**Problem**
Repeat exactly, and only, the lines below starting at the line that contains "[575,156,649,168] seconds. So" and ending at the line that contains "[575,384,754,400] Well, you", inclusive of both.

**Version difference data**
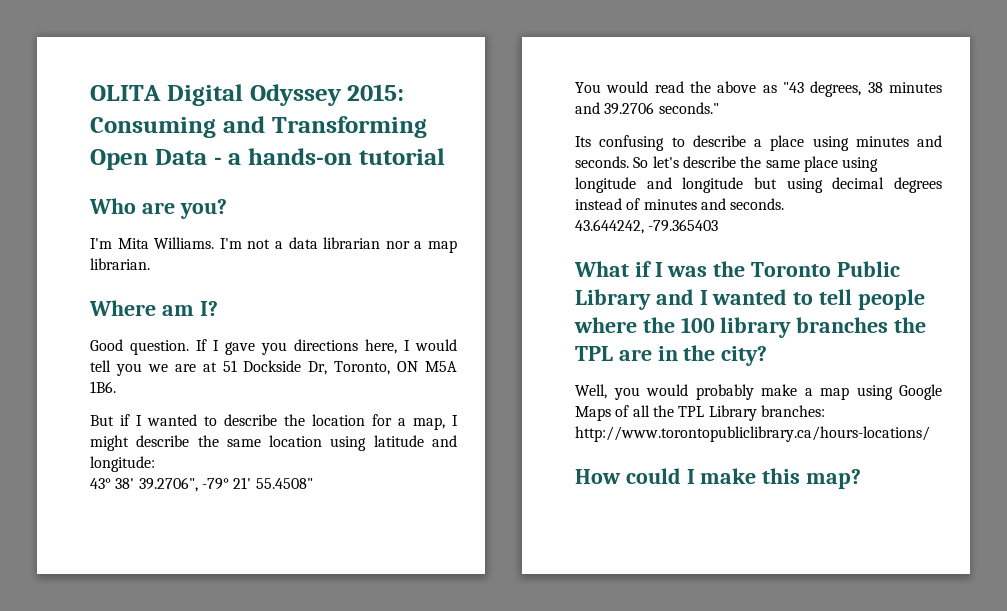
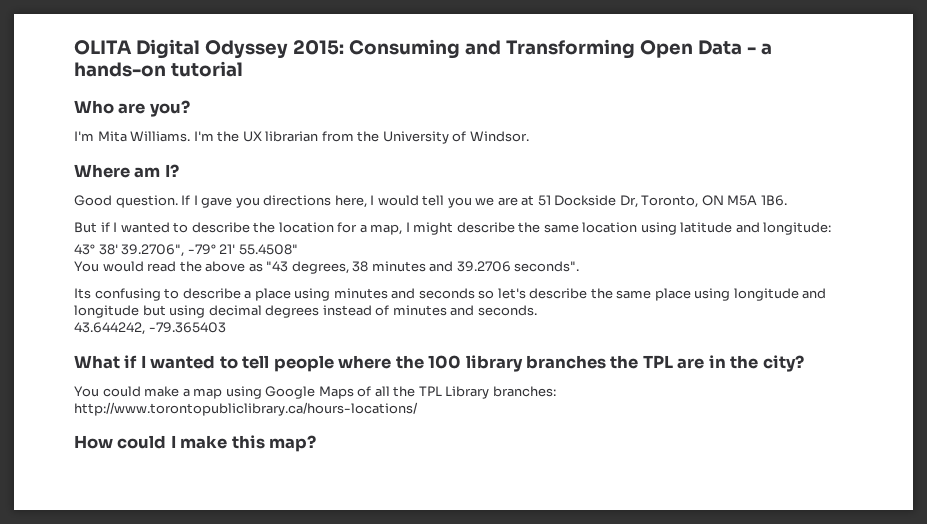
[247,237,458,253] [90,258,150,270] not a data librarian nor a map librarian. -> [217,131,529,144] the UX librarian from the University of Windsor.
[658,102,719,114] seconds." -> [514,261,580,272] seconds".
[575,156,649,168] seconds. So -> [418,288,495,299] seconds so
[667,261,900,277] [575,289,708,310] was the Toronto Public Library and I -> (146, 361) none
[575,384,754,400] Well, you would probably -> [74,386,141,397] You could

==

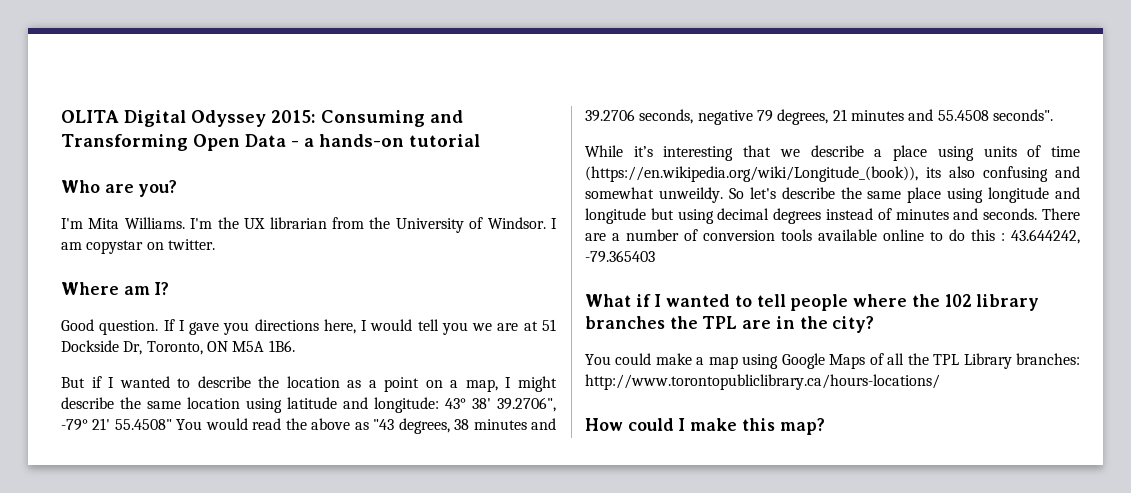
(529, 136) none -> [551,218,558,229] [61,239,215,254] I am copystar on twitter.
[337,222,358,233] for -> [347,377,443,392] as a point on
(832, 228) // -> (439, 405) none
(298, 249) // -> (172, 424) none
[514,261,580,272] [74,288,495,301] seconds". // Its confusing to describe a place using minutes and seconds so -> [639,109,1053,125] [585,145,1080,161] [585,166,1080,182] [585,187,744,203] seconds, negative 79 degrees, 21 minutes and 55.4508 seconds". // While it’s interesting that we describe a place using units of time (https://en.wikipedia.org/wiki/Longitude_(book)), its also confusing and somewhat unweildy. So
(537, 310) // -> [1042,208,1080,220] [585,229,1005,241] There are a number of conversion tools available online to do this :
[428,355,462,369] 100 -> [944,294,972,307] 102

**Output for this task**
[575,156,649,168] seconds. So -> [418,288,495,299] seconds so
[667,261,900,277] [575,289,708,310] was the Toronto Public Library and I -> (146, 361) none
[575,384,754,400] Well, you would probably -> [74,386,141,397] You could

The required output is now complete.